» Supplied passage:
• • • • •
News.com.au has confirmed the Treasury report, which has been completed and handed to Treasurer Josh Frydenberg, does not offer any formal recommendations on retirement income policy but repeatedly raises concerns over the “trade off” between higher super and lower wages.
Grattan Institute economist Brendan Coates said it was clear that increasing super now would cost worker’s wage increases.
“While employers might hand over the cheque for super, workers ultimately pay for almost all of it through lower wages’…
“And the Reserve Bank agrees: it’s forecasting wages growth to be slower from next year than if compulsory super wasn’t rising…
“Raising compulsory super would also cost the budget $2 billion a year in foregone tax, which would vastly exceed any savings from less spending on pensions for decades to come,’’ Mr Coates said.
These findings should not be controversial. The Henry Tax Review came to exactly the same conclusion more than a decade ago and explicitly recommended against lifting the SG:
“Although employers are required to make superannuation guarantee contributions, employees bear the cost of these contributions through lower wage growth. This means the increase in the employee’s retirement income is achieved by reducing their standard of living before retirement…
The retirement income report recommended that the superannuation guarantee rate remain at 9 per cent. In coming to this recommendation the Review took into the account the effect that the superannuation guarantee has on the pre-retirement income of low-income earners”.
• • • • •
» Task list:
#1 Using the superannuation passage above, answer each question briefly:
(a) To whom has the Treasury report been handed?
(b) According to Brendan Coates, how much a year would raising compulsory super cost the budget in foregone tax?
(c) At what rate did the retirement income report recommend the superannuation guarantee remain?
#2 Resume the passage on compulsory superannuation above, picking up after its final sentence.

» Provided data:
• • • • •
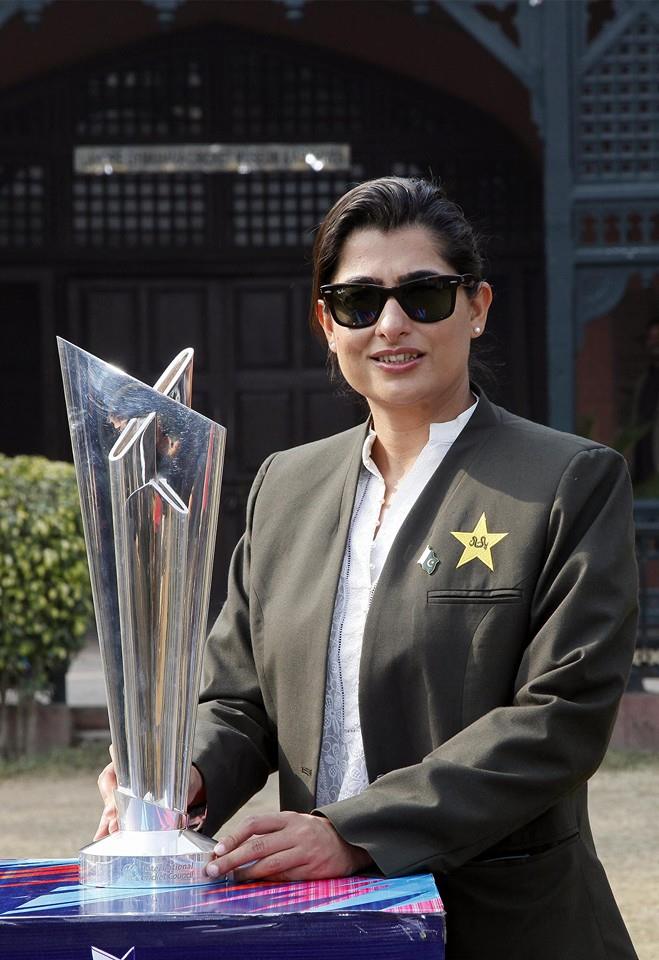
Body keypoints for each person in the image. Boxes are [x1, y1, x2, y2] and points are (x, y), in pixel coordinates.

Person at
• • • • •
» Answers to the problems:
#1
(a) Treasurer Josh Frydenberg.
(b) $2 billion a year.
(c) 9 per cent.

#2
Frustratingly, these findings and recommendation were ignored by the former Labor Government, which instead implemented legislation to lift the SG to 12%.
The Henry Tax Review also found that lifting SG would cost the federal budget more in superannuation concessions than it saves in Aged Pension costs:
“An increase in the superannuation guarantee would … have a net cost to government revenue even over the long term (that is, the loss of income tax revenue would not be replaced fully by an increase in superannuation tax collections or a reduction in Age Pension costs)”.
I look forward to the public release of this report and the robust public debate that ensues.